───── Extrait à lire

Plusieurs sociétés savantes comptent B. van de Walle parmi leurs adhérents. En 1926, il devient membre de l’Académie royale d’Archéologie de Belgique. Dès 1953, il est membre associé de l’Institut d’Égypte, société savante formée par Napoléon Bonaparte lors de l’Expédition française en Égypte. L’intérieur du bâtiment, qui contenait près de 200 000 ouvrages relatifs à l’histoire et à la géographie de l’Égypte ainsi que les documents administratifs liés à la présence française en Égypte, a entièrement brûlé lors des manifestations du Caire en 2011. Dès 1965, B. van de Walle devient membre correspondant du Deutsches Archäologisches Institut Kairo, qui a été créé en 1907. De 1947 à 1988, il fait partie du Conseil d’administration de la Fondation Égyptologique Reine Élisabeth (aujourd’hui AERE sise aux Musées royaux d’Art et d’Histoire de Bruxelles).

Ses échanges épistolaires témoignent qu’il a été en relation avec les égyptologues du monde entier et en particulier avec les égyptologues français de son temps. Un dossier manuscrit inédit de la Bibliothèque d’Antiquité des Musées royaux d’Art et d’Histoire de Bruxelles témoigne de ces contacts. Rappelons la création du contexte de ce dossier. Alors qu’il est conservateur de la section égyptienne du Musée du Cinquantenaire, J. Capart entreprend, dès 1932-1933, de rassembler l’intégralité de la copie de la correspondance d’Auguste Mariette pour la bibliothèque égyptologique qu’il constitue. En 1937, l’abondance des documents collectés amène J. Capart à suggérer à Marie Weynants-Ronday (1895-1951) de préparer l’édition intégrale de la correspondance de l’égyptologue français à partir de ce qui est déjà publié et ce qui est rassemblé à Bruxelles. Au fil des années, la documentation s’étoffe. En 1949, Marie entreprend de composer son manuscrit où les lettres sont groupées par chapitre et encadrée d’un commentaire. Alors qu’elle est arrivée à la période de 1878 dans la carrière de Mariette, M. Weynants-Ronday tombe malade et meurt. Son mari demande à B. van de Walle de mettre au point la suite du travail laissé inachevé. Il s’attèle à la tâche mais, en 1972, finit par y renoncer à la suite de l’opposition de plusieurs égyptologues français en poste à Paris. Le dossier, déposé à la Bibliothèque d’Antiquité, comporte d’innombrables notes témoignant de son érudition et les copies de lettres manifestant la courtoisie des échanges avec les collègues français.

──────────

# Ce qu'on demande
1 > Pour chaque affirmation, dites si l'extrait sur B. van de Walle lui donne raison, par oui ou non, et citez mot pour mot les mots de l'extrait qui le montrent.
(a) B. van de Walle devient membre de l'Académie royale d'Archéologie de Belgique en 1926.
(b) Marie Weynants-Ronday a terminé l'édition de la correspondance de Mariette.
(c) B. van de Walle abandonne le travail sur le dossier en 1972.
2 > Recopiez sans rien changer le passage de l'extrait sur B. van de Walle qui commence par « Plusieurs sociétés savantes » et finit par « d’Histoire de Bruxelles). ».

───── Matériel fourni

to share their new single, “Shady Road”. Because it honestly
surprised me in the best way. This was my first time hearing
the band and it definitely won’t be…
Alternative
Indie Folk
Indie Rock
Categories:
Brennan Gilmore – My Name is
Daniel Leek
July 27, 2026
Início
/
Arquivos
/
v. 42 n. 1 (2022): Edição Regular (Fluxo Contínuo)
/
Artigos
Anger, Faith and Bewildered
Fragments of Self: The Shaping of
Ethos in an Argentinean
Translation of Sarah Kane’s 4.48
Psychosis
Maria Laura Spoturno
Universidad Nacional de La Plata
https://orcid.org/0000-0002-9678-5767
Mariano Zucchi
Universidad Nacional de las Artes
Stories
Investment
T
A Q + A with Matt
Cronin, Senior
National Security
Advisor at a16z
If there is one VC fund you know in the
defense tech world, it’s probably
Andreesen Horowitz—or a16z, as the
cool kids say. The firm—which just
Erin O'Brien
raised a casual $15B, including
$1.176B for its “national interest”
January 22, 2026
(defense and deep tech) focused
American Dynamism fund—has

──────────
───── Matériel fourni

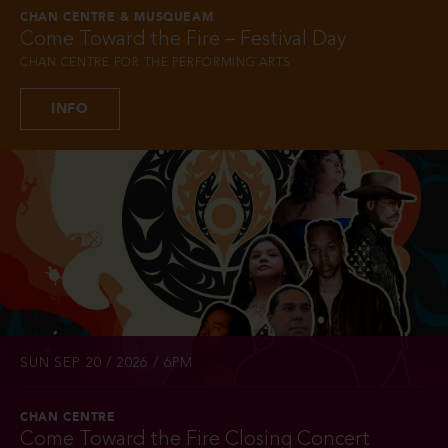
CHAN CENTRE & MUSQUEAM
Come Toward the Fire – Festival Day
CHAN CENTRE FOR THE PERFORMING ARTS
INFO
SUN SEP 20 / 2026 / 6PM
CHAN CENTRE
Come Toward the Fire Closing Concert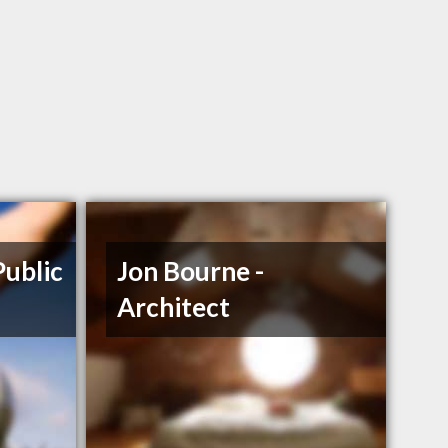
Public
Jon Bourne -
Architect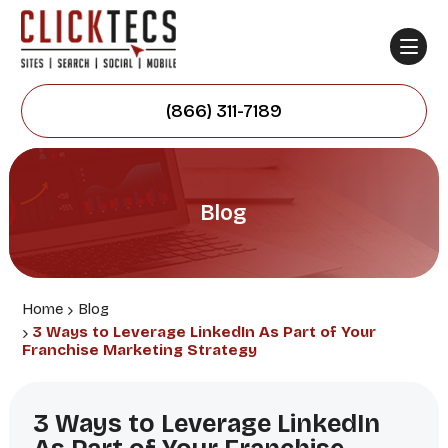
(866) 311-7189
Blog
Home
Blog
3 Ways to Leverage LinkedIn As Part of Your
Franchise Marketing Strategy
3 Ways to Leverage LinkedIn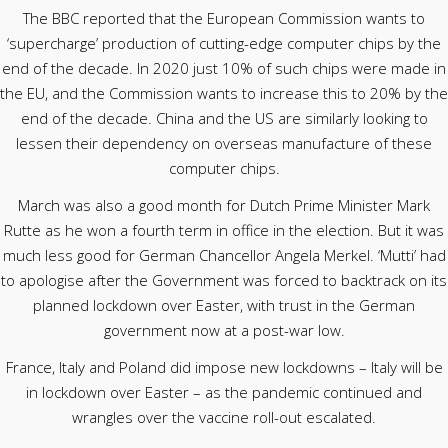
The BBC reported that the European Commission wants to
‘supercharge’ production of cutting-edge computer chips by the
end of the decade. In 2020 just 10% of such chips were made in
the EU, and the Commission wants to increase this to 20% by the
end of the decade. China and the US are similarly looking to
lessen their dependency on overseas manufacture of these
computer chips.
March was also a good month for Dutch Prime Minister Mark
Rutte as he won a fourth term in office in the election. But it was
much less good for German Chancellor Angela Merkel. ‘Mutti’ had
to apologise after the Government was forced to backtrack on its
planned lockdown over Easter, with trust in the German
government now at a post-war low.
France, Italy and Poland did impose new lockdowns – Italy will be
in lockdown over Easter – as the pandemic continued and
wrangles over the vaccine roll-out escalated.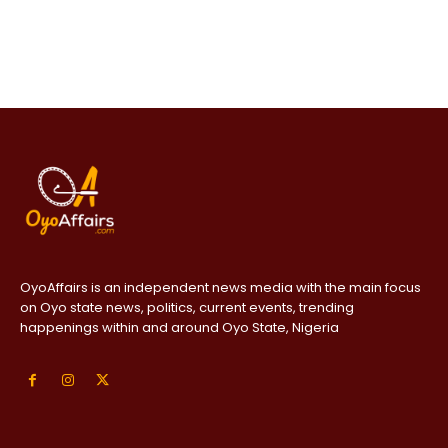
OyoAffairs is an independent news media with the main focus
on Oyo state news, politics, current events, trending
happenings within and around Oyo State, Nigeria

──────────
───── Matériel fourni

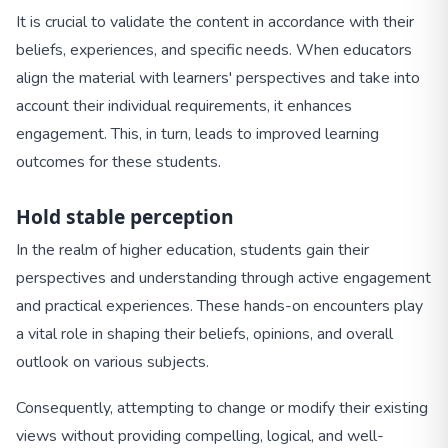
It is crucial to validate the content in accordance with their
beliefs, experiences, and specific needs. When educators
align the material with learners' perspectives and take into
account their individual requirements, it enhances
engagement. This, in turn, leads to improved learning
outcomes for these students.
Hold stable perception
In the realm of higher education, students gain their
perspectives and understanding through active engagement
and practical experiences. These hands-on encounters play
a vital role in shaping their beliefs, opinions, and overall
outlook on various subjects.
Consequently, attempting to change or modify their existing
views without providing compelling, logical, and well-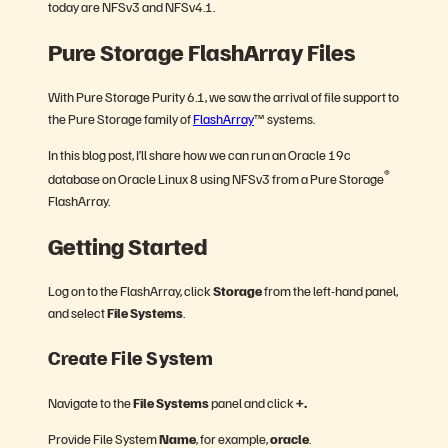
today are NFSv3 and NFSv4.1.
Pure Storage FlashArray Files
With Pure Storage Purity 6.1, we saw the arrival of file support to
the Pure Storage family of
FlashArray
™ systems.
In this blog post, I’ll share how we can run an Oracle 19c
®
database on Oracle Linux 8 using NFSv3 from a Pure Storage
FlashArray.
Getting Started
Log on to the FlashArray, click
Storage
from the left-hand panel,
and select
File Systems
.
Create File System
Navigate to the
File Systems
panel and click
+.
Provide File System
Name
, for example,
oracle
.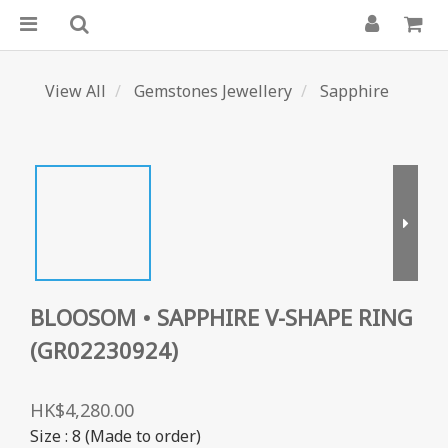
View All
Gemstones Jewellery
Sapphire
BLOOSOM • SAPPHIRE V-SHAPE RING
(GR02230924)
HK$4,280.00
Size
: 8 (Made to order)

──────────

# Les réponses
1 >
(a) Oui : « En 1926, il devient membre de l’Académie royale d’Archéologie de Belgique. »
(b) Non : « M. Weynants-Ronday tombe malade et meurt. Son mari demande à B. van de Walle de mettre au point la suite du travail laissé inachevé. »
(c) Oui : « en 1972, finit par y renoncer à la suite de l’opposition de plusieurs égyptologues français en poste à Paris. »

2 >
Plusieurs sociétés savantes comptent B. van de Walle parmi leurs adhérents. En 1926, il devient membre de l’Académie royale d’Archéologie de Belgique. Dès 1953, il est membre associé de l’Institut d’Égypte, société savante formée par Napoléon Bonaparte lors de l’Expédition française en Égypte. L’intérieur du bâtiment, qui contenait près de 200 000 ouvrages relatifs à l’histoire et à la géographie de l’Égypte ainsi que les documents administratifs liés à la présence française en Égypte, a entièrement brûlé lors des manifestations du Caire en 2011. Dès 1965, B. van de Walle devient membre correspondant du Deutsches Archäologisches Institut Kairo, qui a été créé en 1907. De 1947 à 1988, il fait partie du Conseil d’administration de la Fondation Égyptologique Reine Élisabeth (aujourd’hui AERE sise aux Musées royaux d’Art et d’Histoire de Bruxelles).